Mr. Chairman, I welcome this opportunity to give you the Commission’s views on S.3558, the “Public Broadcasting Financing Act of 1970″. This bill is designed to carry out the President’s recommendation, as set forth in his Message on Education Reform, to extend Federal support of the Corporation for Public Broadcasting.
S.3558 would authorize annual appropriations for the Corporation through fiscal year 1973. Such sums as may be necessary would be authorized for each of the three fiscal years of 1971 through 1973. S.3558 would also encourage public support of the Corporation by providing for a Federal contribution equivalent to the non-Federal contributions given to the Corporation. Paragraph (2) of section 396(k) of the Communications Act, which limits grants or contracts to any one station or for any one project to $250,000 for fiscal years 1969 and 1970, would not be extended.
The Commission supports S.3558 as a needed extension of the interim financing for the Corporation for Public Broadcasting which had been earlier provided in Public Laws 90-129, 90-294, and 91-97, and also supports the deletion of paragraph (2) of section 396(k) of the existing law which has an unduly restrictive effect on the operations of the Corporation. We note that a portion of ‘the annual Federal funding would be based on matching the dollars raised by the Corporation from non-Federal sources. The Commission favors the anticipated stimulation of increased contributions from private sources through the incentive offered in this matching process.
Most important, however, is the provision of the bill authorizing “for each of the next three fiscal years” after 1970 the appropriation of “such sums as may be necessary”. Authorizing funds for the Corporation for a three year period will permit the Corporation to grow in an orderly and planned way so important to a new undertaking. We believe that the Corporation’s need for funds will likely increase during this three year period: The open end provision for authorization of such sums as may be necessary, taken together with the above matching process, will thus provide suitable flexibility to meet these rising needs.
The Commission wishes to stress, however, as it has in the past, the crucial importance of obtaining for the Corporation at the earliest possible time a permanent financial base not dependent upon annual appropriations. The Committee will recall that the Carnegie Commission recommended establishment of permanent financing of a very substantial order at an early date. Too great a delay in finding the permanent financing solution will adversely affect the development of the Corporation and thus of the nation’s noncommercial educational system. Mr. Chairman, the Commission believes that there is no matter of greater importance or significance than this, in “promoting the larger and more effective use of radio in the public interest” (section 303(g) of the Communications Act of 1934, as amended). The Commission and its staff would therefore be most happy to work with your committee and other interested agencies to achieve a solution.
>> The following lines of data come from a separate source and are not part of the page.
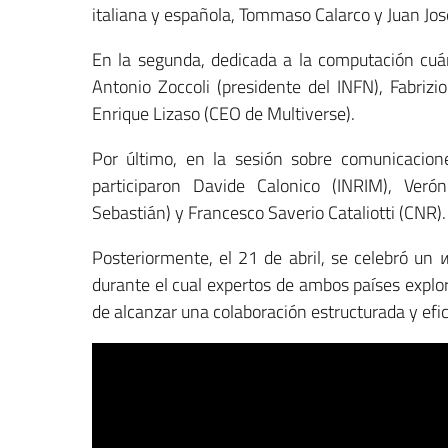
italiana y española, Tommaso Calarco y Juan Jos
En la segunda, dedicada a la computación cuá
Antonio Zoccoli (presidente del INFN), Fabrizi
Enrique Lizaso (CEO de Multiverse).
Por último, en la sesión sobre comunicacione
participaron Davide Calonico (INRIM), Veró
Sebastián) y Francesco Saverio Cataliotti (CNR).
Posteriormente, el 21 de abril, se celebró un
durante el cual expertos de ambos países explo
de alcanzar una colaboración estructurada y efic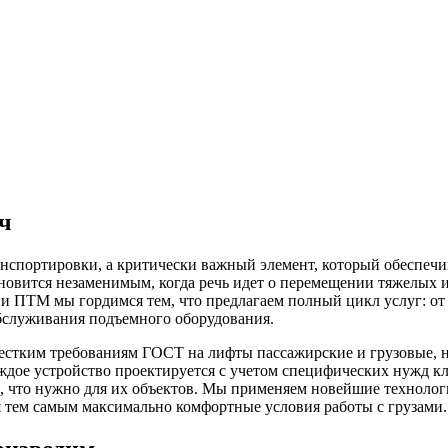
ч
анспортировки, а критически важный элемент, который обеспеч
новится незаменимым, когда речь идет о перемещении тяжелых ил
и ПТМ мы гордимся тем, что предлагаем полный цикл услуг: от
бслуживания подъемного оборудования.
жестким требованиям ГОСТ на лифты пассажирские и грузовые, н
ждое устройство проектируется с учетом специфических нужд кл
, что нужно для их объектов. Мы применяем новейшие технологи
 тем самым максимально комфортные условия работы с грузами.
I am heartened by the leadership of our Chairman, Dean Burch, in urging the more adequate and permanent funding of the Corporation for Public Broadcasting. I join the Commission’s statement supporting this important legislation, and would like to add a few concurring words of my own.
Nothing is more important to a free, self-governing people than education and information.
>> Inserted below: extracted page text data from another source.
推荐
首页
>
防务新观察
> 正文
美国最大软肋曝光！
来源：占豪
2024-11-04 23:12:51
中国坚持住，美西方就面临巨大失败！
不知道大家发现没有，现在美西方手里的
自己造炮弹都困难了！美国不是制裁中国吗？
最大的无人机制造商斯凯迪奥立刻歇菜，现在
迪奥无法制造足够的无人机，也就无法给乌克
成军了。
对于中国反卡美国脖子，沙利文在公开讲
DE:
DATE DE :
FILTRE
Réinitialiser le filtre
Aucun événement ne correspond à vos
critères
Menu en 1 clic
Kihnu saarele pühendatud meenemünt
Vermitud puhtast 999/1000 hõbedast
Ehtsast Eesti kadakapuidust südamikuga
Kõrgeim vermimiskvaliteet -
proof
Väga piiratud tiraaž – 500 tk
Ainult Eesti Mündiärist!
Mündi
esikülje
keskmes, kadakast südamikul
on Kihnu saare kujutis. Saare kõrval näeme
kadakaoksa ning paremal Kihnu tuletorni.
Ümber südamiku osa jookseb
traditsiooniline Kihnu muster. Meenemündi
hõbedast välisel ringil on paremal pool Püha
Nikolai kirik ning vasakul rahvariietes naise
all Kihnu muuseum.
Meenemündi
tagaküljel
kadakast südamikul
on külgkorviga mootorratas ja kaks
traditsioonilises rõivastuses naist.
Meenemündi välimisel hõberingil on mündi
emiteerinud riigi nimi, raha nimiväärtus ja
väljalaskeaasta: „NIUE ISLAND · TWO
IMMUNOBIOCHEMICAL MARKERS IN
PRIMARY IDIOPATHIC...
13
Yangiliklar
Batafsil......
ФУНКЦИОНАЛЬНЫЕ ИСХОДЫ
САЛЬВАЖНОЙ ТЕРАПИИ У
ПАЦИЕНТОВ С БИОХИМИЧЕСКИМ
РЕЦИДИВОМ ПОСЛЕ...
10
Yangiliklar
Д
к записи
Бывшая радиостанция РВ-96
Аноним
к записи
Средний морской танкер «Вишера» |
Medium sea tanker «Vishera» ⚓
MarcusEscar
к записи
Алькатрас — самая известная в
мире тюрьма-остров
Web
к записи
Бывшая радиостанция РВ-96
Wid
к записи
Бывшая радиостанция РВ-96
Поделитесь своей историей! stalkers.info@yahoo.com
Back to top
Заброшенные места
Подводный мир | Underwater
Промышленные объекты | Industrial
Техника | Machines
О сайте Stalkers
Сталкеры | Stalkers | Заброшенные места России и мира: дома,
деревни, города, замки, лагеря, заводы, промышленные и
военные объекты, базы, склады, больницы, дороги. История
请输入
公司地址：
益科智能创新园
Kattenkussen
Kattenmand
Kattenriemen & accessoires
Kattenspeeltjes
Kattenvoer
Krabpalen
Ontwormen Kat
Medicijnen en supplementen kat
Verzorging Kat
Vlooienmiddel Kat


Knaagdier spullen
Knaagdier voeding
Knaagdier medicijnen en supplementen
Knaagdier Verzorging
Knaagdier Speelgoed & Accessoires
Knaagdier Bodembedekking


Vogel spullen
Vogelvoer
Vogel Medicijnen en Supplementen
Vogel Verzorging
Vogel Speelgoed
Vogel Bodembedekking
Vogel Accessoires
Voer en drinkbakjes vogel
No single instrument has a greater impact upon education and information today than television.
No institution has a greater potential for positive influence–both in its own right, and in its impact upon commercial television–than the Corporation for Public Broadcasting. ‘Sesame Street” has given us a glimpse of what television could offer our people.
Other civilized nations have recognized this fact. Both Japan and England, for example, have public broadcasting corporations and commercial television operating side-by-side. Both have not just one, but two, nationwide public broadcasting television networks. (Each also has three or more nationwide radio networks.) Both have been prepared to spend 100 to 250 times as much as President Nixon has asked for the Corporation for Public Broadcasting budget.
We should demand fully as much–if not more–for the American people as is made available to the English and the Japanese. On the satisfaction of such demands turns nothing less than the national well-being and international position of the United States during the remainder of this century.
The American people spend, and gladly, some $50 to $60 billion a year on public school and university education. And yet our children receive more of their education from television than from school and parents combined. A mere 1 percent of this amount would provide a public broadcasting budget of one-half billion dollars a year. Not enough, perhaps, but at least closer to our needs than the $10 or $20 million we’ve been debating.
Public broadcasting also requires, of course, adequate facilities. Congress has made a great contribution with the Educational Television Facilities Act. The FCC of an earlier era made a contribution by reserving some channels. But the fact remains that we are a long way from the two or more nationwide public broadcasting networks that most civilized nations possess today.
Even if the FCC were to decree a nationwide VHF television network, and a nationwide UHF television network for our largest 100 urban centers (which the FCC could do); and even if $500 million a year were instantly available; it would still take until the year 2000 [error?] I
for us to have a public broadcasting system that would have an impact upon the people of this nation equivalent to public broadcasting in foreign countries.
The alternative methods of funding have been identified and examined: an excise tax on television set sales, a use tax (as in Great Britain and Japan), a special check-off on the tax return, appropriations from general revenue funds, an excess profits tax on the commercial broadcasters, and so forth. None is perfect. Any, alone or in combination, are decidedly better than nothing. All we need is the will to act. History will smile upon those who do.